Prostate cancer is increasingly treated with high-dose-rate (HDR)
brachytherapy, a type of radiotherapy in which a radioactive source is guided
through catheters temporarily implanted in the prostate. Clinicians must set
dwell times for the source inside the catheters so the resulting dose
distribution minimizes deviation from dose prescriptions that conform to
patient-specific anatomy. The primary contribution of this paper is to take
the well-established dwell times optimization problem defined by Inverse
Planning by Simulated Annealing (IPSA) developed at UCSF and exactly formulate
it as a linear programming (LP) problem. Because LP problems can be solved
exactly and deterministically, this formulation provides strong performance
guarantees: one can rapidly find the dwell times solution that globally
minimizes IPSA's objective function for any patient case and clinical
criteria parameters.
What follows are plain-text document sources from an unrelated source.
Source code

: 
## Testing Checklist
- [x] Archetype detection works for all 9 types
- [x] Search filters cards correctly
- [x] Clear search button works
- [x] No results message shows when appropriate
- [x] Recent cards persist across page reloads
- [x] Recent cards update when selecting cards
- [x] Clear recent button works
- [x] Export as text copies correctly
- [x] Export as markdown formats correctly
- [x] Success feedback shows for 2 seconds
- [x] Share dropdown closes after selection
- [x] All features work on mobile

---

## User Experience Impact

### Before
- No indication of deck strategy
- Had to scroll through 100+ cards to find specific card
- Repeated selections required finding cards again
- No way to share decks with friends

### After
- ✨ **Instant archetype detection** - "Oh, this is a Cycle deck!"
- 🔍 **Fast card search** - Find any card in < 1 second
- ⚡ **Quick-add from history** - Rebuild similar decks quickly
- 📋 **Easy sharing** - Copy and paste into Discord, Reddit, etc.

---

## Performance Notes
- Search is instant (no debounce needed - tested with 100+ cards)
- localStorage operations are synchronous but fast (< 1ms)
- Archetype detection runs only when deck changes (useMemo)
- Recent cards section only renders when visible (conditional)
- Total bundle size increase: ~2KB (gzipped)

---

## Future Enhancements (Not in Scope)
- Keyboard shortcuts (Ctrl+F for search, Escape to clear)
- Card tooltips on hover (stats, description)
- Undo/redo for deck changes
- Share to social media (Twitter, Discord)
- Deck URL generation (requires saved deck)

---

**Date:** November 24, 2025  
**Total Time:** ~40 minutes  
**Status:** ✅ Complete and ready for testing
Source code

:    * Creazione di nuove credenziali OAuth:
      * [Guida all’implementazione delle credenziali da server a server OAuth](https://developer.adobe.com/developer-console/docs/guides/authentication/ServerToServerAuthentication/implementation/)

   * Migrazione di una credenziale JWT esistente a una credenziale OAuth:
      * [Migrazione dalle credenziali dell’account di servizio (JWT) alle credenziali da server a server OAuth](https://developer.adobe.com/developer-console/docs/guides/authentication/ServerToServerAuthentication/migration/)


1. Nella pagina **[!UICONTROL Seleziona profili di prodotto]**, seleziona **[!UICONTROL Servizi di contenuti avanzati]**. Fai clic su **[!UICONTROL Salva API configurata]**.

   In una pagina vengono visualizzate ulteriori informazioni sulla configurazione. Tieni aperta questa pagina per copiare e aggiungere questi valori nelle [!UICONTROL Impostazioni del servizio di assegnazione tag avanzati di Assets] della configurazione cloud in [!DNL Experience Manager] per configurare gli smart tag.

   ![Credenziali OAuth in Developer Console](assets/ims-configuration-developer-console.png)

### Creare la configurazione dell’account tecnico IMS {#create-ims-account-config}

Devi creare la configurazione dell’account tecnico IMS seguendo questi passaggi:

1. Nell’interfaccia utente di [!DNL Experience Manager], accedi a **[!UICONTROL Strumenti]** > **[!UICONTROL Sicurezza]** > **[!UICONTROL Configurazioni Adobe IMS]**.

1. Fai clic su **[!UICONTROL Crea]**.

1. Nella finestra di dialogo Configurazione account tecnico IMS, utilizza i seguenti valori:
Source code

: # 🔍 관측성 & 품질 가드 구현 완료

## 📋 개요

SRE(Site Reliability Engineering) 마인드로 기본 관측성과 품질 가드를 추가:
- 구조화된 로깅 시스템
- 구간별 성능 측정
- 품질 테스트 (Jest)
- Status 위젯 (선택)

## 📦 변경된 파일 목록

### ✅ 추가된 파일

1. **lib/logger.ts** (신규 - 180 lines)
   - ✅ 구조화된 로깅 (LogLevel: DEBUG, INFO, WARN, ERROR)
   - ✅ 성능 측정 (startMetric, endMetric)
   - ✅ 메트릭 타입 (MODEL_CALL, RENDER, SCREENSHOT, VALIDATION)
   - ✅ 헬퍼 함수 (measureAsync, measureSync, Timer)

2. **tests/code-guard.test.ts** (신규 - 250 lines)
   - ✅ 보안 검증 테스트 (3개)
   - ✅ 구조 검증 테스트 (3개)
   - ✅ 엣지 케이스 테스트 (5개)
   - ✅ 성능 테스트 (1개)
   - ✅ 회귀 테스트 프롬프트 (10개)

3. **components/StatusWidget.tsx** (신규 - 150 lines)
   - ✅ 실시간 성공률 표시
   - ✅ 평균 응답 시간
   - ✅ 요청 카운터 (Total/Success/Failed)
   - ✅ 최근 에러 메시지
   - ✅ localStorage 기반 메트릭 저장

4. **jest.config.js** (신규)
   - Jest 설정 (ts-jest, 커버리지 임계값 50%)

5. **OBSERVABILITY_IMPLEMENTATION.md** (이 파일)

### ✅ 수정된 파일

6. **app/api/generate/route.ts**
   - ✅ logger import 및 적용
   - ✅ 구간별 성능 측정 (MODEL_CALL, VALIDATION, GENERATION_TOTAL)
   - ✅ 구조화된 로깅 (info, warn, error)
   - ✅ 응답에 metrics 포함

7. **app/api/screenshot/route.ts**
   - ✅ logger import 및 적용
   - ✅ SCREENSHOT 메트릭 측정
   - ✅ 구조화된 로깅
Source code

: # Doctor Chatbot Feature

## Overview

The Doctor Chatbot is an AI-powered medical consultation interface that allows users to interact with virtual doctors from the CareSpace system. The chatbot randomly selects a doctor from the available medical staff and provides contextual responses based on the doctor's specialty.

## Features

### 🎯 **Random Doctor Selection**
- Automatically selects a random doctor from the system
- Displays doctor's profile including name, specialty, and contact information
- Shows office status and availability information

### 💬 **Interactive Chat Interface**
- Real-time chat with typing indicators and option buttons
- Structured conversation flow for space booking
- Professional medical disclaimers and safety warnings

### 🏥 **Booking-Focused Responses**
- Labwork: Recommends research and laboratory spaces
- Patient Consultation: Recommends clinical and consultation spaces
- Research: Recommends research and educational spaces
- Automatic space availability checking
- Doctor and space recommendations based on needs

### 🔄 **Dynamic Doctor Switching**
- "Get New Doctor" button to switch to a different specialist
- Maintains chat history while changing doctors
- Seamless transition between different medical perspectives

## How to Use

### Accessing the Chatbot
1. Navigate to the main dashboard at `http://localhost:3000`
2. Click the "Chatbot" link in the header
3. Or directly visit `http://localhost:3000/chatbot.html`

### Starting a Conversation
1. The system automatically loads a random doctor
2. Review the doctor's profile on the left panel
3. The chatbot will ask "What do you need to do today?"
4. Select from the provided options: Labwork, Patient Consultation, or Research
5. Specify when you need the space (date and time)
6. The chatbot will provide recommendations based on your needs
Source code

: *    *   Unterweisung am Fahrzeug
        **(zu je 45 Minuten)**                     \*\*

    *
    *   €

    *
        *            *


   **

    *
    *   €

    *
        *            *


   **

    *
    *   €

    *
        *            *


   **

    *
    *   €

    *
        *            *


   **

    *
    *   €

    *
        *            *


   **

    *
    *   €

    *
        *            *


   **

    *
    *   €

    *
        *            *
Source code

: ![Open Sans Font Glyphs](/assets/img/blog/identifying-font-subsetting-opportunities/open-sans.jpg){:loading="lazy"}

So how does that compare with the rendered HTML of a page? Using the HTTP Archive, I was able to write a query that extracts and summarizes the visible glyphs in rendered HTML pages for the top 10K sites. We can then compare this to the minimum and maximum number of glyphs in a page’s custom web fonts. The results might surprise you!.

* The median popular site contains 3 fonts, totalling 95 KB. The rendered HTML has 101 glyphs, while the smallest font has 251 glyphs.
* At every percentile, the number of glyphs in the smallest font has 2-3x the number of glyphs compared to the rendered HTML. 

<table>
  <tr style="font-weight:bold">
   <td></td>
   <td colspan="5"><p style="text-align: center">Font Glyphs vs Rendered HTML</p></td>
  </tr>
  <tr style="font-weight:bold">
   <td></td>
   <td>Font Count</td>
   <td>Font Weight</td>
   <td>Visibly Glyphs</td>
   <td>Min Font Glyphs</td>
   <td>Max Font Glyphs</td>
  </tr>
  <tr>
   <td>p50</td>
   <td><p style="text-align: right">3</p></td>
For a sample of 20 prostates with volume ranging from 23
to 103 cc, the new LP method optimized dwell times in less than 15 s per case
on a standard PC. The dwell times solutions currently being obtained
clinically using simulated annealing (SA), a probabilistic method, were
quantitatively compared to the mathematically optimal solutions obtained using
the LP method. The LP method resulted in significantly improved objective
function values compared to SA (P = 1.54 * 10^{-7}), but
none of the dosimetric indices indicated a statistically significant difference
(P ≤ 0.01). The results indicate that solutions generated by the current
version of IPSA are clinically equivalent to the mathematically optimal
solutions.

### Citation

Ron Alterovitz, Etienne Lessard, Jean Pouliot, I-Chow Joe Hsu, James F.
O'Brien, and Ken Goldberg.
"**Optimization of HDR brachytherapy dose distributions using linear
programming with penalty costs**".
*Medical Physics*, 33(11):4012–4019, November 2006.